7. The method according to claim 6, wherein, Also includes: For third road source data that does not have corresponding map exit data in the second road source data, the event identifier of the third road source data is used to match it in the map data generated in the detection time in the map data production chain; From the map data production chain, it is determined that there are no abnormal service nodes for map data corresponding to the event identifier of the third road source data.
8. The method according to any one of claims 1-7, wherein, Also includes: Under normal map data production conditions, the lifecycle of road events and the reporting time of road events associated with the export map data are obtained from the export map data. Based on the road event reporting time and the lifecycle of the road event, determine whether the road event associated with the exit map data has expired; If the judgment result is negative, then the export map data will be published.
9. A map rendering method, wherein, include: Acquire export map data released from the map data production chain that has passed quality inspection; Render the export map data on the electronic map; The map data production chain includes multiple service nodes; and service quality is detected using the quality detection method described in any one of claims 1-8, based on the data characteristics of the map data generated by the map data production chain and the road event characteristics reflected by the map data.

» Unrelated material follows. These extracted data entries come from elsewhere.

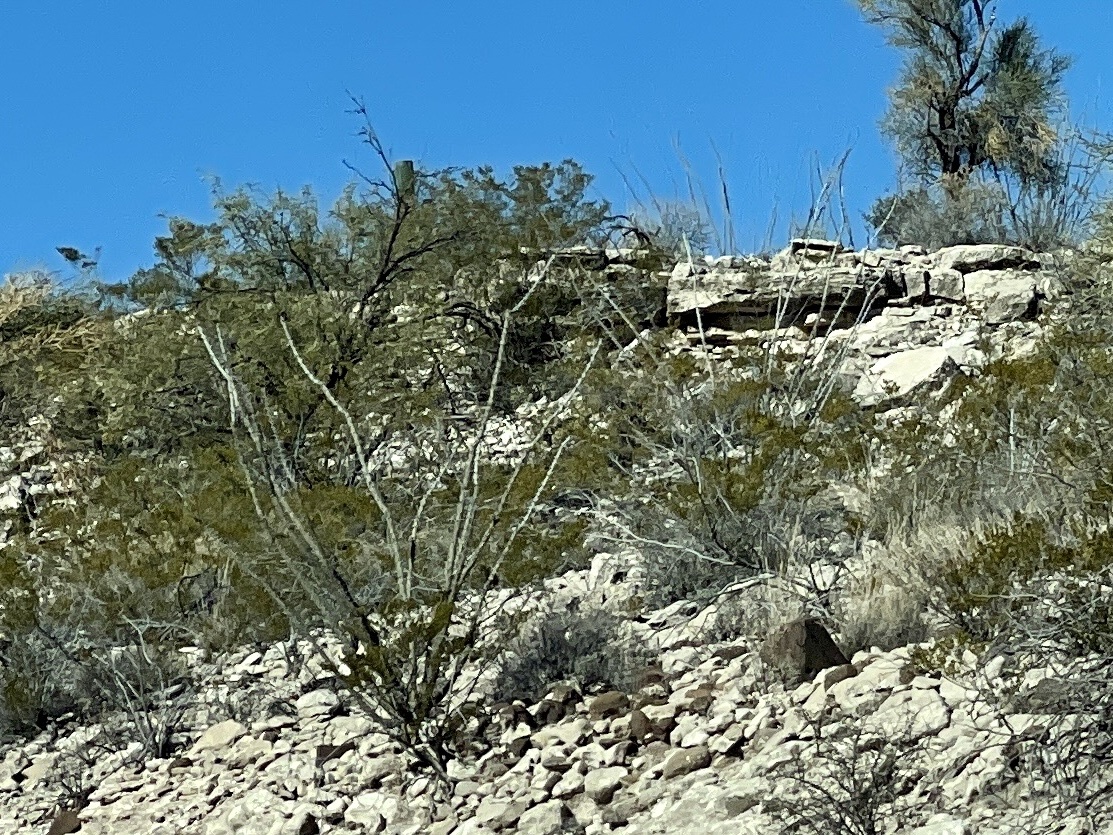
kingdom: Plantae
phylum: Tracheophyta
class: Magnoliopsida
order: Ericales
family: Fouquieriaceae
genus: Fouquieria
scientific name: Fouquieria splendens
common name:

10. A quality inspection method for a data production chain, wherein, include: The event production data generated by processing the first event source data through multiple service links is obtained; wherein, the data includes the exit map data of the map data production link and the exit data of each intermediate service node; Feature extraction is performed on the event production data to determine the data characteristics of the event production data and the event characteristics reflected by the event production data; Based on the data characteristics and the event characteristics, service quality detection is performed on the multi-service links to determine the service quality of the multi-service links; This includes acquiring event production data generated by processing the first event source data through multiple service links, including: Obtain the output map data from the map data production chain within the detection time period; Based on the field identifiers of the export map data, obtain the event identifiers associated with the export map data; Based on the event identifier associated with the exit map data, the first entrance map data corresponding to the event identifier associated with the exit map data is obtained from the entrance map data of the service node used for road event processing, as at least part of the map data.
11. A computer device, wherein, include: A memory and a processor; wherein the memory is used to store computer programs; The processor is coupled to the memory for executing the computer program to perform the steps of the method according to any one of claims 1-10.